I can start a PR to identify any risks and discuss it further.

ahrtr commented 2 days ago

https://github.com/etcd-io/etcd/pull/18588#issuecomment-2352831211

clement2026 commented 8 hours ago

I ran some benchmarks for PR #18589, which changes DefaultSnapshotCount from 100,000 to 10,000 in etcd v3.5, and they show higher throughput.

The results should be reliable, as I ran the benchmark twice on the release-3.5 branch and rebooted the OS between each run.

release-3.5 vs PR ![release-3 5 vs backport](https://github.com/user-attachments/assets/5f27261c-7c4d-44f0-a57b-05949adb51d3)
release-3.5 vs release-3.5 ![release-3 5 vs release-3 5](https://github.com/user-attachments/assets/6cc0a368-2d48-4653-a33d-ce5cc32d4226)

etcd-benchmark-20240917-07-58-13.zip

What causes the throughput increase?

I analyzed the pprof profile data.

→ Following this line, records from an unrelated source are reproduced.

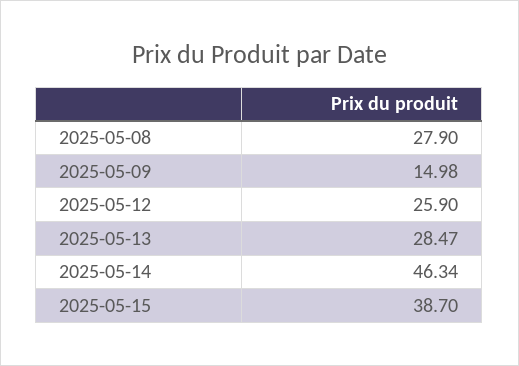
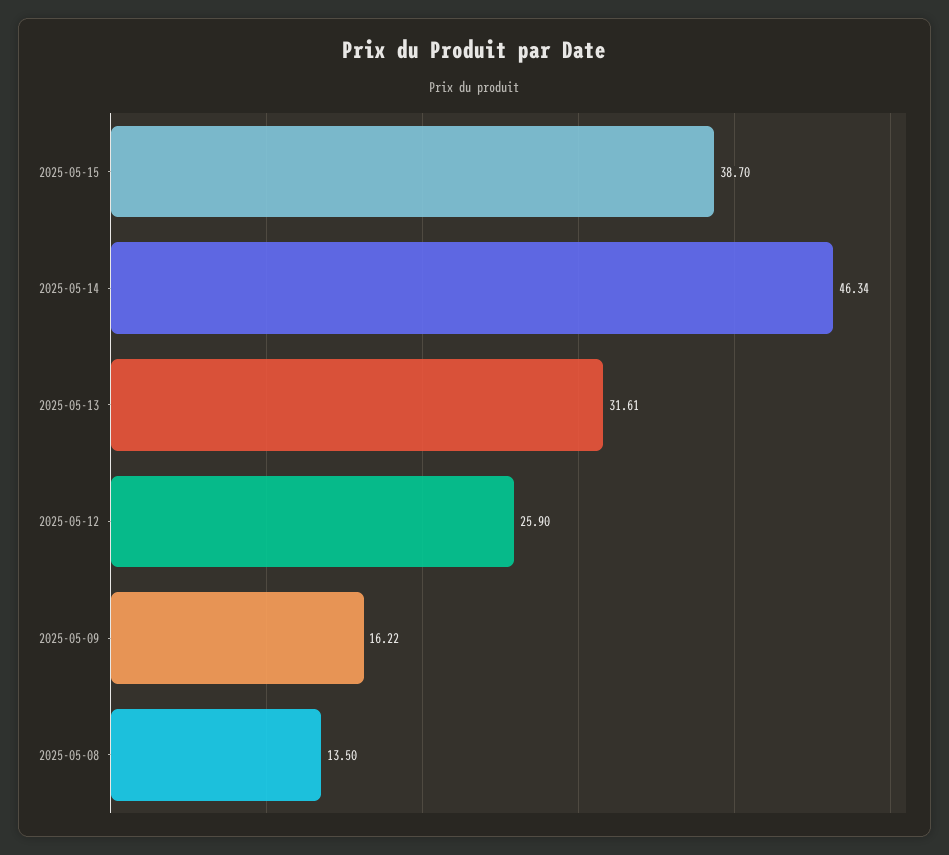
  {
-   "2025-05-08": 27.9,
+   "2025-05-08": 13.5,
-   "2025-05-09": 14.98,
+   "2025-05-09": 16.22,
    "2025-05-12": 25.9,
-   "2025-05-13": 28.47,
+   "2025-05-13": 31.61,
    "2025-05-14": 46.34,
    "2025-05-15": 38.7
  }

It appears that mvcc.(*keyIndex).get is the main factor. I’m still trying to understand how this relates to DefaultSnapshotCount.

release-3.5(as base) vs PR ```bash go tool pprof -http=: -diff_base release-3.5.pb.gz pr.pb.gz ``` ![release-3 5 vs release-3 5](https://github.com/user-attachments/assets/20b4efa1-8b15-4163-ae9b-3dfe72882e09)
release-3.5 vs release-3.5 ```bash go tool pprof -http=: -diff_base release-3.5.pb.gz release-3.5-again.pb.gz ``` ![release-3 5 vs backport](https://github.com/user-attachments/assets/3cd89365-38b7-4c49-979e-bcca632573f0)

pprof profile data and benchmark script.zip

pprof profiling was run several times with different VALUE_SIZE and CONN_CLI_COUNT settings, and the results were consistent.


Based on the benchmarks from #18589 and #18459, we can see that smaller raft log entries lead to lower heap usage and higher throughput. I'm sharing the benchmark results here, hoping it boosts our confidence and motivation to keep pushing forward.